Présentation  de la motion commune

 

Fev. 2011

 

 

Monsieur le Président,

 

 

La motion présentée  traduit une profonde exaspération de l’ensemble de la communauté éducative.

Exaspération d’autant plus forte qu’elle s’inscrit dans un contexte politique général assez particulier que nous souhaitons souligner dans notre explication.

Nous vivons en effet aujourd’hui, au niveau national, une situation sociale et politique inédite :

 

 

- Ministres condamnés par la justice,  qui restent en exercice, comme une belle illustration de la « république irréprochable » promise par N. Sarkozy.

- Frasques touristiques d’un couple de ministres qui ont malheureusement durablement hypothéqué tout crédit de la France en matière de politique étrangère et de défense des droits de l’homme.

- Remise en cause par des discours irresponsables et une politique inacceptable de notre identité nationale.

Identité  indissociable du droit du sol, de la tradition d’asile et de métissage qui est la nôtre,

-  Enfin, dans le même temps,  un démantèlement méthodique des services publics, des services sociaux et de la solidarité nationale.

 

         Nous ne reviendrons pas sur la question de la casse du service public de l’Education nationale  évoquée dans la motion présentée.

Nous ne reviendrons pas non plus sur les mouvements sociaux qui ont puissamment contesté la réforme des retraites,  de la justice,  de l’hôpital, aujourd’hui de l’Education nationale.

Tous ces mouvements sociaux qui ont été ignorés, méprisés par le gouvernement.

Nous évoquerons par contre la fronde historique de la magistrature à laquelle nous assistons, car elle rejoint sur le fond, la question de la politique éducative.

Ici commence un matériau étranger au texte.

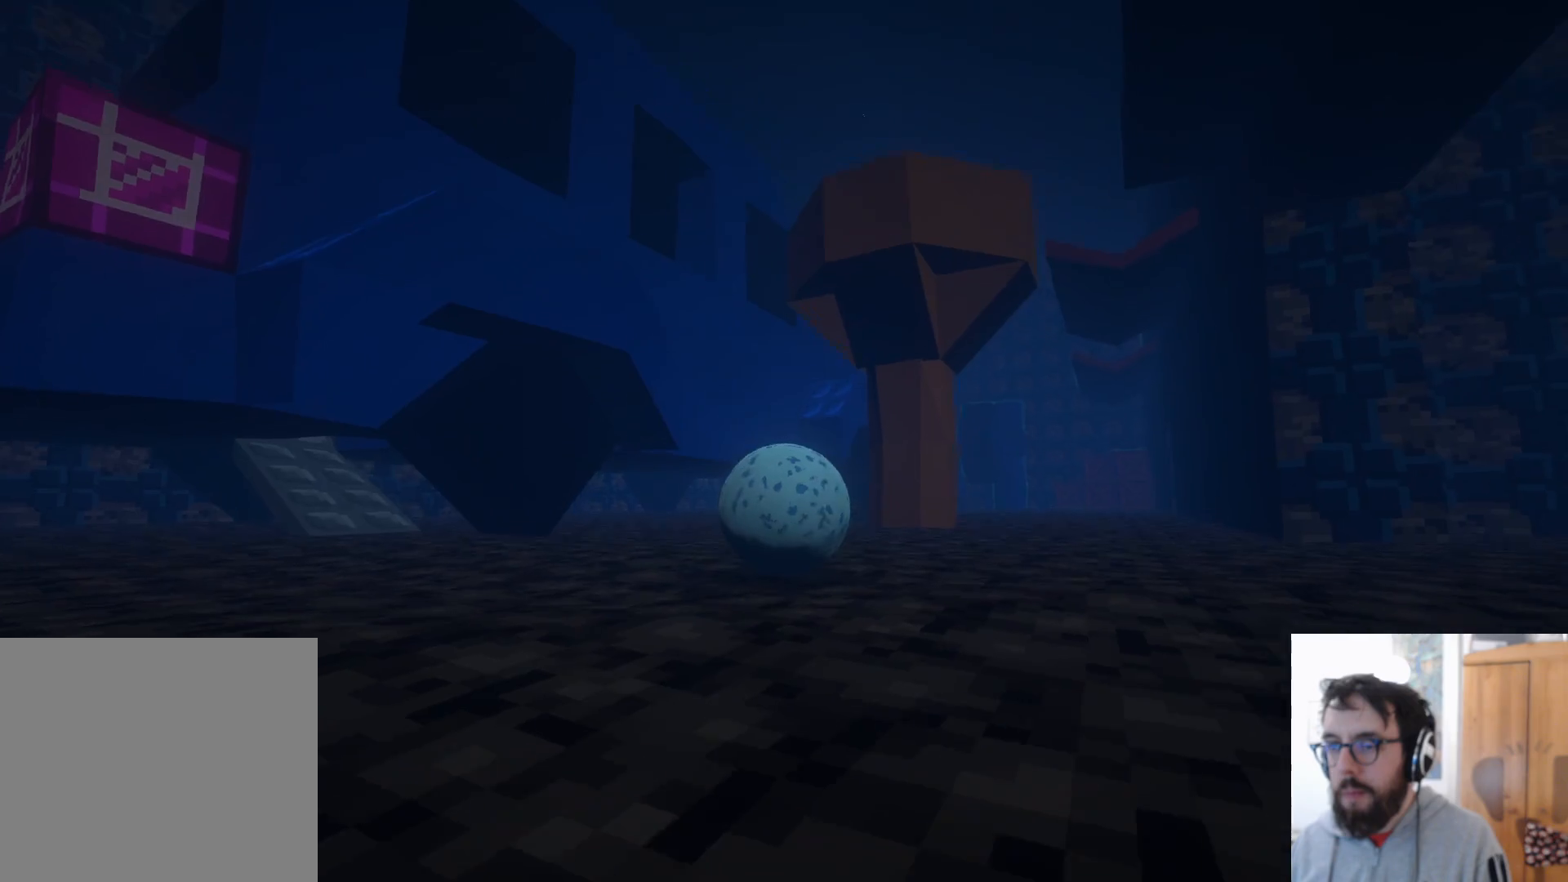
{"dt_ms": 500, "buttons": [], "left_stick": "up-right", "right_stick": "left", "events": [[17, "right_stick", "up-left"], [133, "right_stick", "left"]]}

Alors que  l’inflation  législative et la répression chaque fois accrue traduisent le  seul traitement spectaculaire des questions de délinquance

Alors que la constante diminution des moyens matériels et humains ne  permet plus un suivi  cohérent des décisions de justice rendues,

 le Président de la République  croit pouvoir s’en prendre aux personnes et les stigmatiser, en jouant des tragédiens, en gouvernant sur le registre de l’émotion.

Or, depuis des années, tous les professionnels de la justice et leurs syndicats dénoncent le manque de moyen et de personnel de la justice. Nous  savons pourtant que cette incurie  accroit les risques de récidive pour les citoyens.

Dans le même temps,  signalons que le gouvernement instrumentalise la justice pour agiter la sphère populo-médiatique, mettant en place  une nouvelle loi  qui tend à réduire encore le droit des étrangers retenus,  qui met en place des audiences dans les centres de rétention et supprime la fonction essentielle du rapporteur public dans ce qu’il prétend être des « petites affaires »…

 

Force est de constater, donc, qu’il devient systématique dans la politique gouvernementale de traiter les problèmes sociétaux par des réponses incantatoires, simplistes,  médiatiques mais surtout en rupture avec l’esprit de la République.

L’exemple de la loi Ciotti évoqué dans la motion est caractéristique. Les syndicats enseignants, les associations de parents d’élèves ont largement exprimé leur opposition à cette loi mais aussi d’autres acteurs que ceux issus du monde éducatif. En particulier les associations qui luttent pour le droit au logement. Elles ont malheureusement démontré, nombres d’exemples à l’appui, comment des familles paupérisées, mal logées ne pouvait assurer une scolarisation exemplaire de leurs enfants.

Or la loi va les conduire à devoir rendre des comptes à l’autorité scolaire sur la réalité des conditions matérielles et sociales qui sont les leurs :

 

« Vous êtes pauvres, vous êtes mal logés, justifiez-vous ! » voilà ce qu’impose cette loi, en rupture totale avec la mission de l’Ecole républicaine.

 

Au bilan,  l’esprit de la République actuelle, héritée du combat de 1848 pour une République sociale, réaffirmée par la Troisième République lorsqu’elle a su s’imposer puis par la charte du Conseil National de la Résistance qui a présidée à la naissance de la Quatrième -et- de la Cinquième République… cet esprit  est en train de disparaître à mesure que les réformes  et l’attitude du gouvernement du gouvernement conduisent à une véritable rupture du pacte républicain.

Droits sociaux, Justice, Ecole,… Nous dérivons lentement mais sûrement vers un modèle de société où tout esprit collectif,  tout esprit coopératif et tout esprit solidaire est remplacé par une logique individuelle et stigmatisante pour les plus faibles.

 

         En conséquence, nous dénonçons  cette politique générale et plus particulièrement celle de l’éducation, qui faisait encore l’actualité ce matin devant le rectorat.

Nous effectuons à travers cette motion  le constat malheureux, de la rupture du pacte républicain par le gouvernement et le renoncement manifeste aux missions de service public qui sont les siennes.